(Exercise goal) Quote all of the records below verbatim, leaving the pictures out of your answer.

(Extracted data entries)

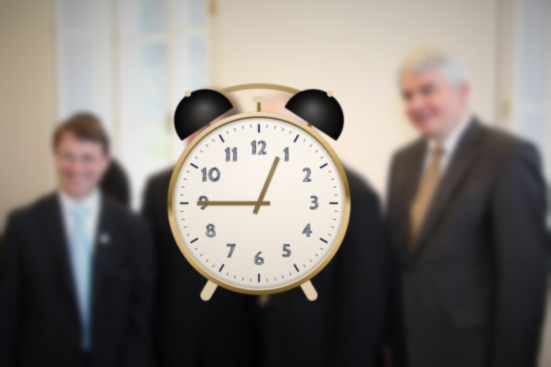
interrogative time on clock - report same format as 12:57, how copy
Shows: 12:45
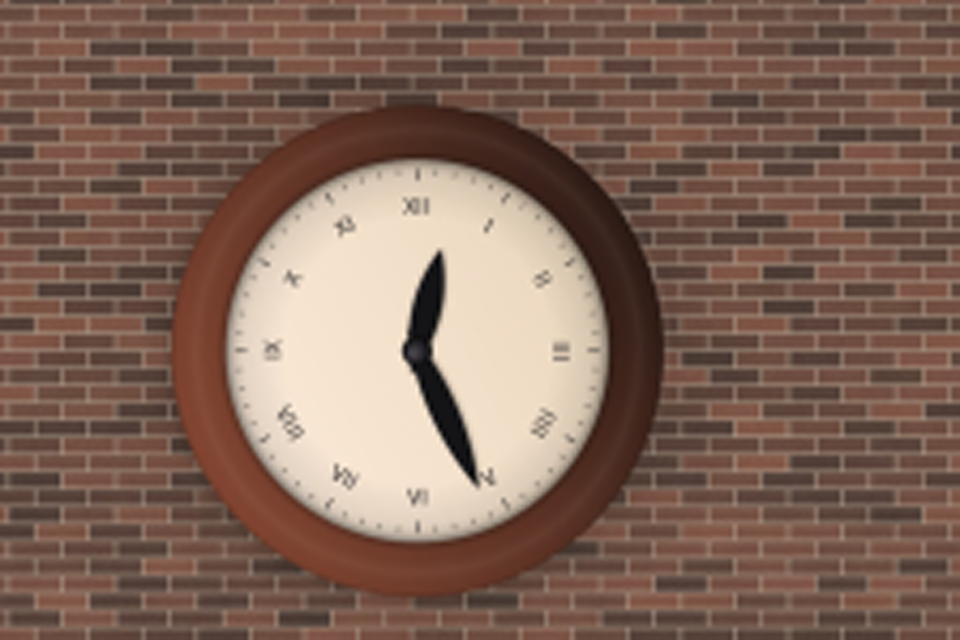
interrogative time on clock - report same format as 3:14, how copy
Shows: 12:26
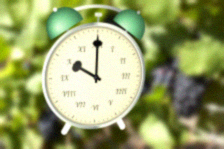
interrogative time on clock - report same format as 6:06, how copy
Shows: 10:00
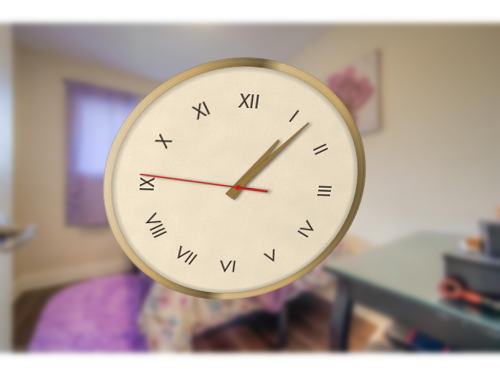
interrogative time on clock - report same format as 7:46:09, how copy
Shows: 1:06:46
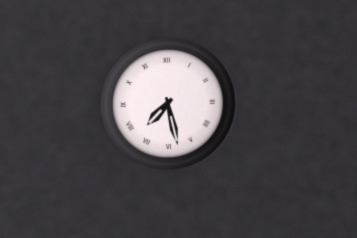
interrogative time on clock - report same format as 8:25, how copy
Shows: 7:28
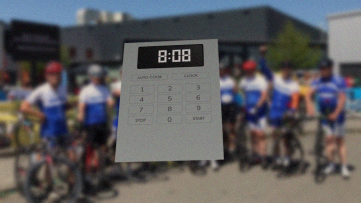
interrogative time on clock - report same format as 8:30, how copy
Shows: 8:08
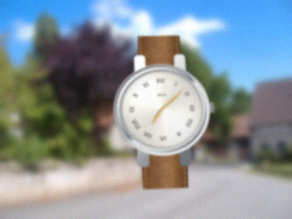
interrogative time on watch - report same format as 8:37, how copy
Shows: 7:08
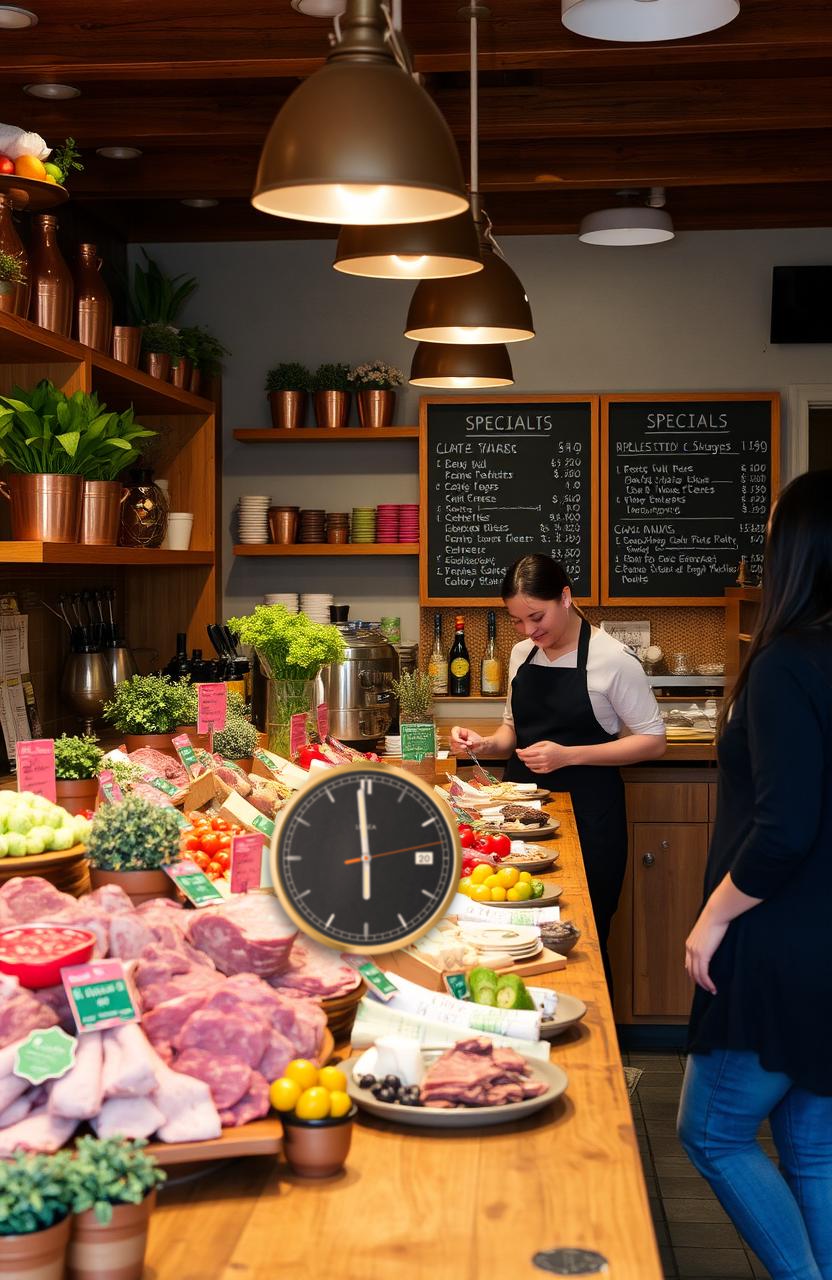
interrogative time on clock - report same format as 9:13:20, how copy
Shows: 5:59:13
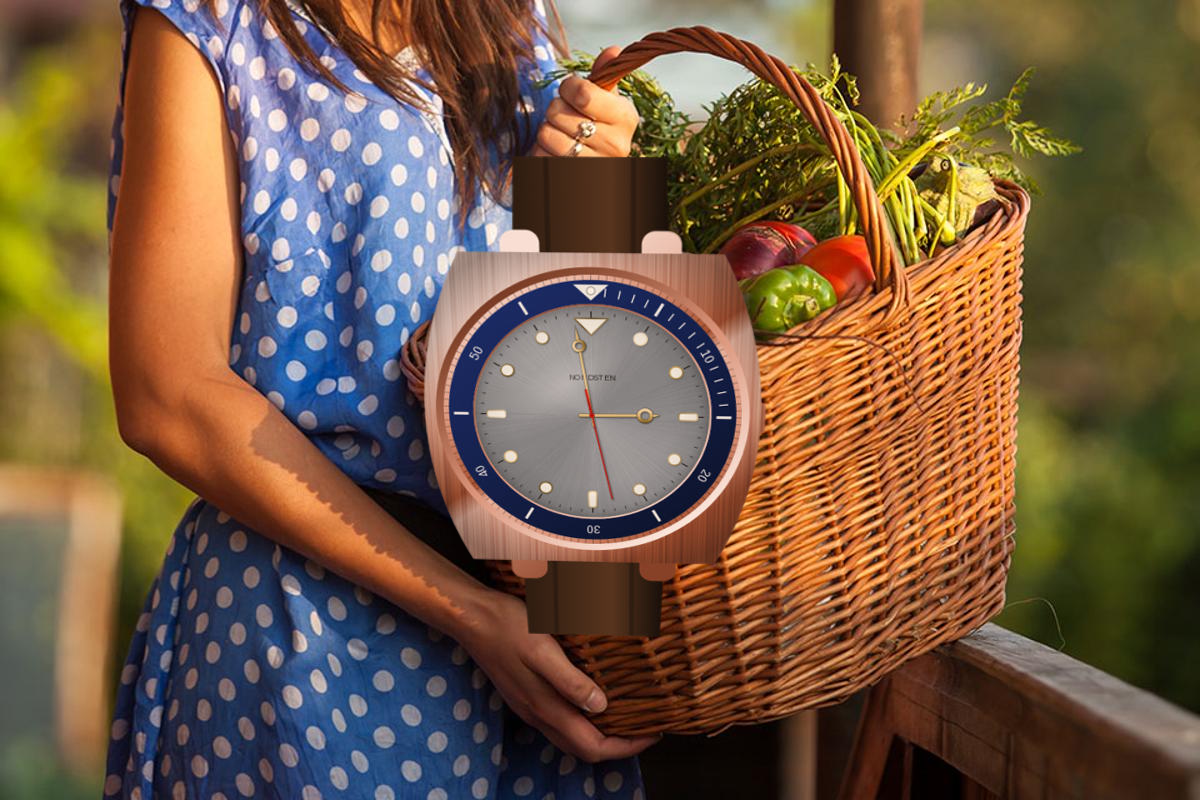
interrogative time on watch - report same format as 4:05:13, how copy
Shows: 2:58:28
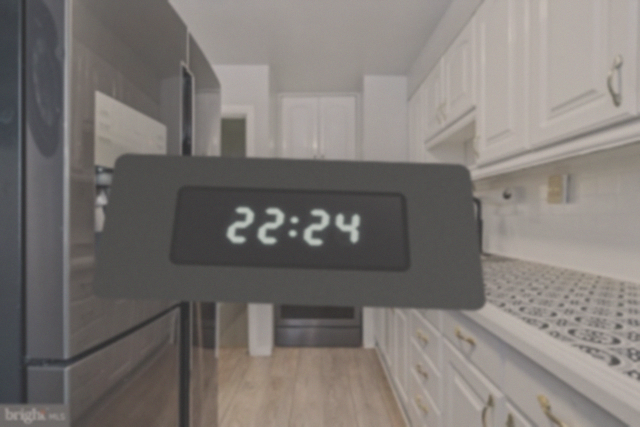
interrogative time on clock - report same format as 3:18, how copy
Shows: 22:24
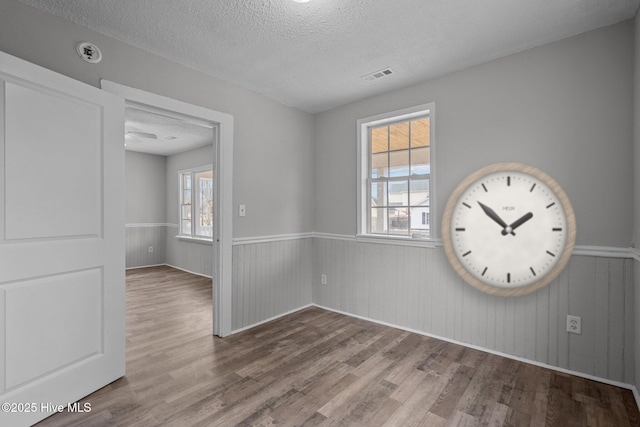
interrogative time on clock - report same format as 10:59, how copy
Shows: 1:52
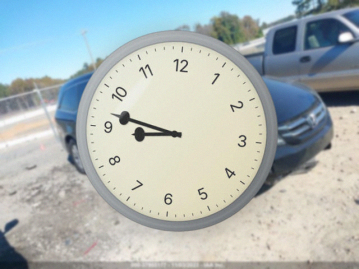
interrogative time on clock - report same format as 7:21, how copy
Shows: 8:47
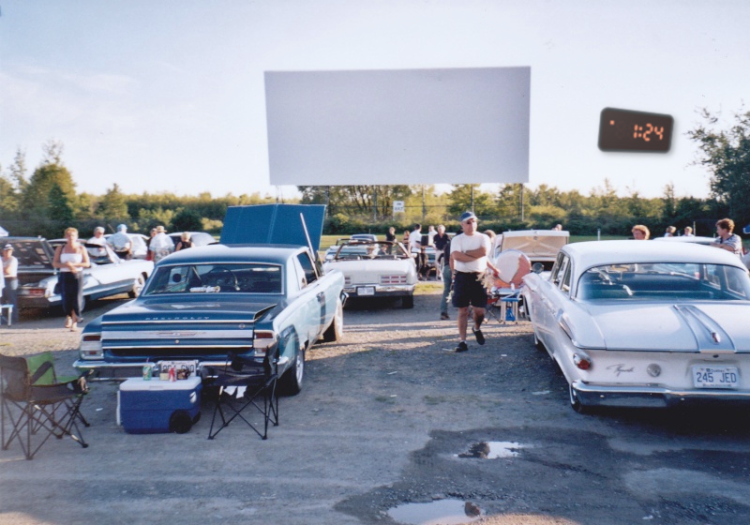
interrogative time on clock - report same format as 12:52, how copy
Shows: 1:24
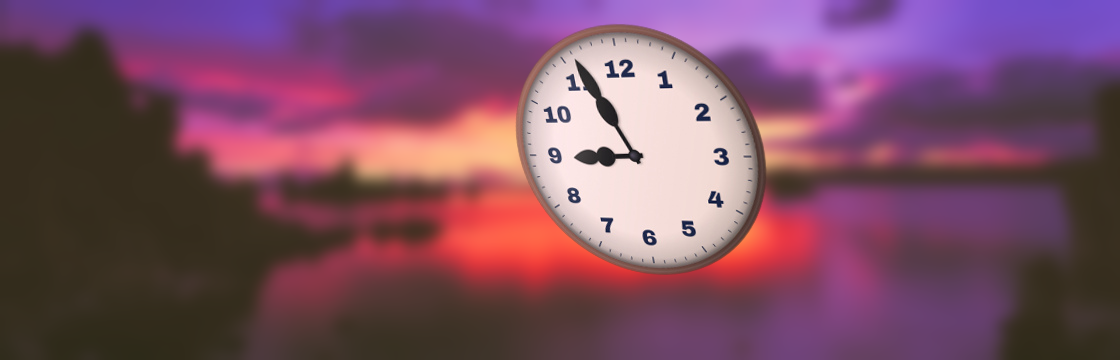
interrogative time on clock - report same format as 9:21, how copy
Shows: 8:56
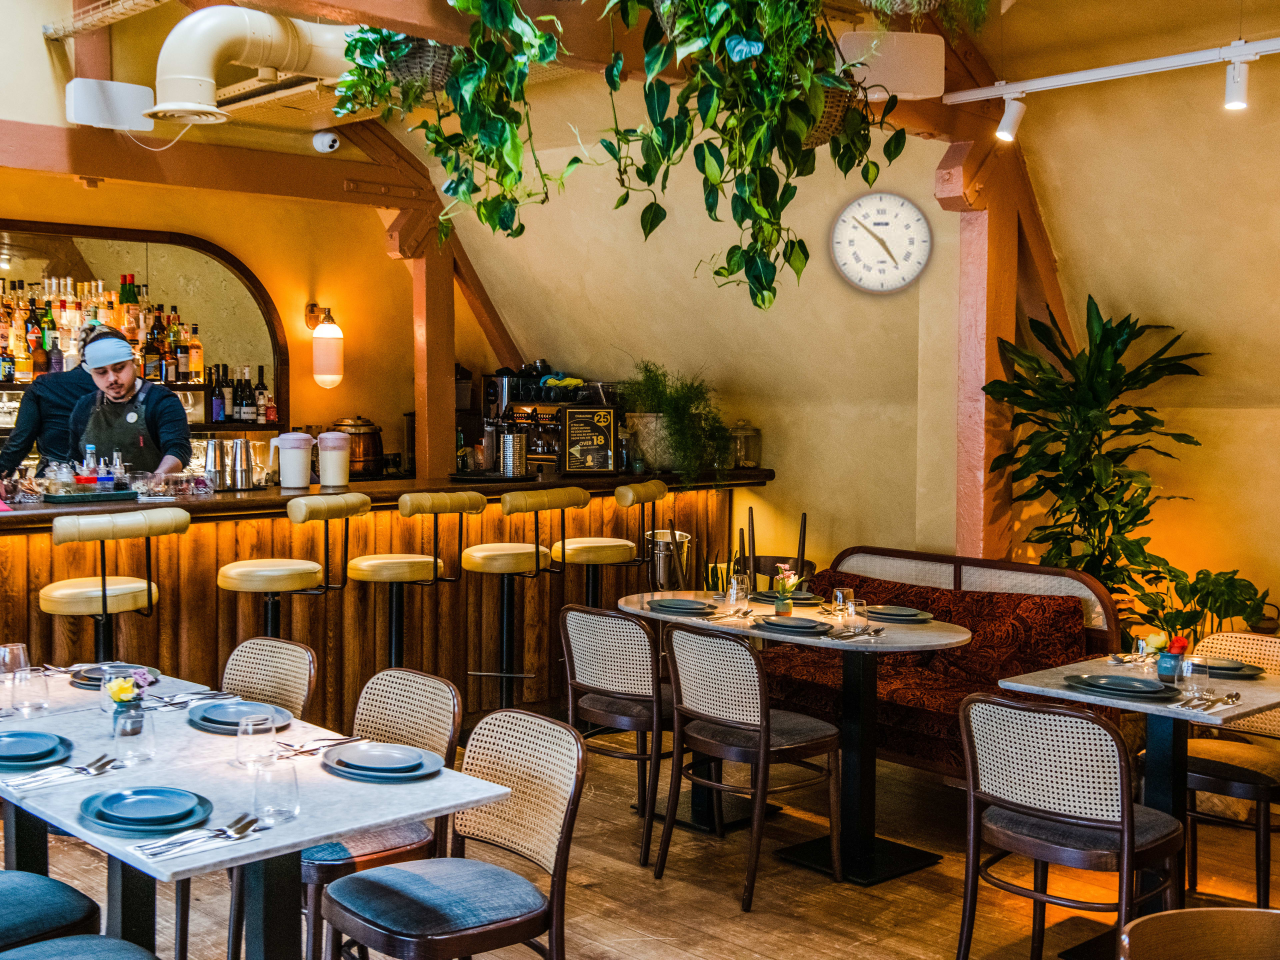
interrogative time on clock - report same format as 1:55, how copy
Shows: 4:52
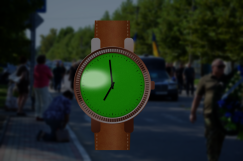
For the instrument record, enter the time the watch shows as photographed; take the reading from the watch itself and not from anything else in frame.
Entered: 6:59
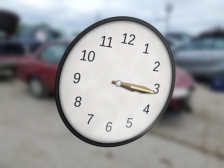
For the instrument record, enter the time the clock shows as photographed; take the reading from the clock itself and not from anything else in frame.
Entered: 3:16
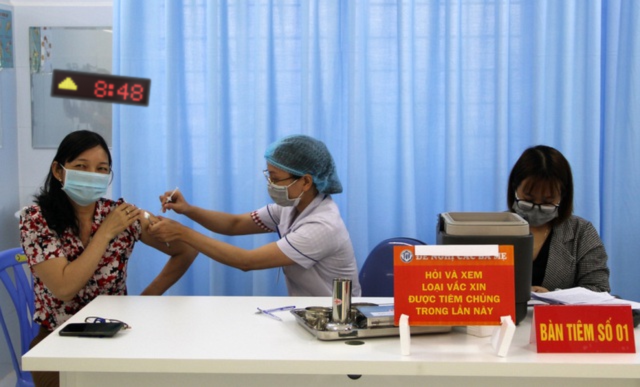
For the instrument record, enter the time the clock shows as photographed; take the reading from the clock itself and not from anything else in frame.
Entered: 8:48
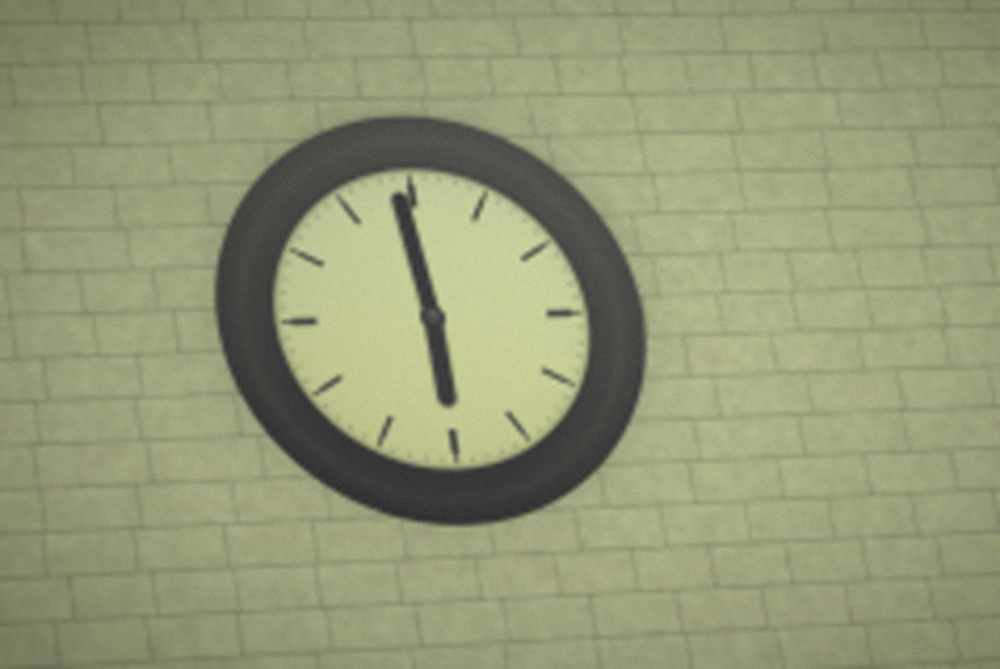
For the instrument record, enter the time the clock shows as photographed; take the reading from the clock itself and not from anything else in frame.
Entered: 5:59
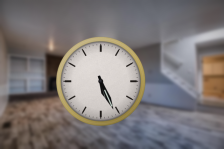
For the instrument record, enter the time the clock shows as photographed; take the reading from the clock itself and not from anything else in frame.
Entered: 5:26
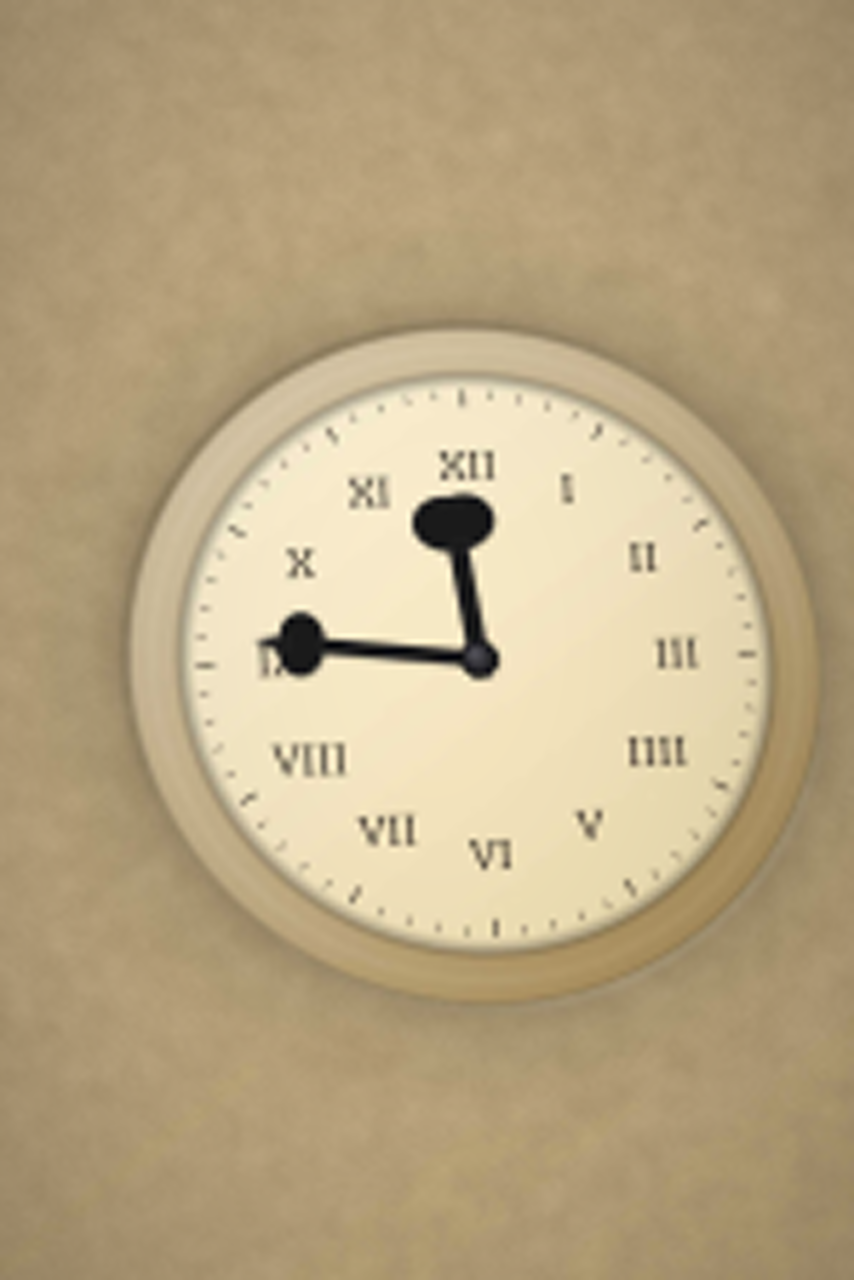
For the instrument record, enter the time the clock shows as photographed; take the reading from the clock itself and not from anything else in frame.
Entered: 11:46
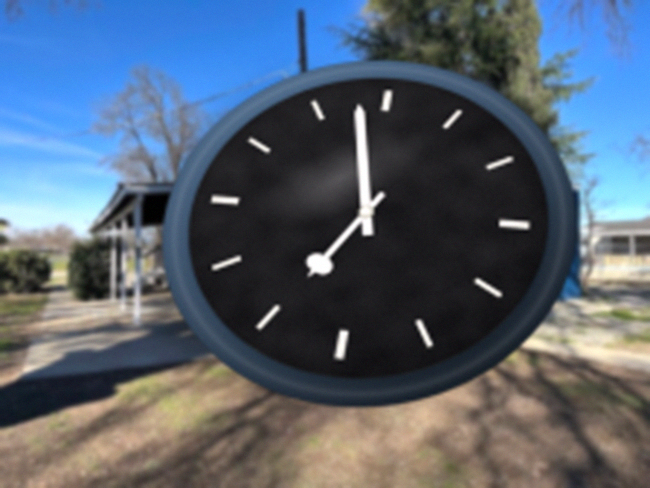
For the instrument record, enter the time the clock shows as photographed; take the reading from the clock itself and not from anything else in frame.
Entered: 6:58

(Final result)
interrogative time on clock - report same format as 12:57, how copy
Shows: 12:45
interrogative time on clock - report same format as 3:14, how copy
Shows: 12:26
interrogative time on clock - report same format as 6:06, how copy
Shows: 10:00
interrogative time on clock - report same format as 7:46:09, how copy
Shows: 1:06:46
interrogative time on clock - report same format as 8:25, how copy
Shows: 7:28
interrogative time on clock - report same format as 8:30, how copy
Shows: 8:08
interrogative time on watch - report same format as 8:37, how copy
Shows: 7:08
interrogative time on clock - report same format as 9:13:20, how copy
Shows: 5:59:13
interrogative time on watch - report same format as 4:05:13, how copy
Shows: 2:58:28
interrogative time on clock - report same format as 3:18, how copy
Shows: 22:24
interrogative time on clock - report same format as 10:59, how copy
Shows: 1:52
interrogative time on clock - report same format as 7:21, how copy
Shows: 8:47
interrogative time on clock - report same format as 12:52, how copy
Shows: 1:24
interrogative time on clock - report same format as 9:21, how copy
Shows: 8:56
interrogative time on clock - report same format as 1:55, how copy
Shows: 4:52
For the instrument record, enter the time the watch shows as photographed; take the reading from the watch itself and not from anything else in frame.
Entered: 6:59
For the instrument record, enter the time the clock shows as photographed; take the reading from the clock itself and not from anything else in frame.
Entered: 3:16
For the instrument record, enter the time the clock shows as photographed; take the reading from the clock itself and not from anything else in frame.
Entered: 8:48
For the instrument record, enter the time the clock shows as photographed; take the reading from the clock itself and not from anything else in frame.
Entered: 5:59
For the instrument record, enter the time the clock shows as photographed; take the reading from the clock itself and not from anything else in frame.
Entered: 5:26
For the instrument record, enter the time the clock shows as photographed; take the reading from the clock itself and not from anything else in frame.
Entered: 11:46
For the instrument record, enter the time the clock shows as photographed; take the reading from the clock itself and not from anything else in frame.
Entered: 6:58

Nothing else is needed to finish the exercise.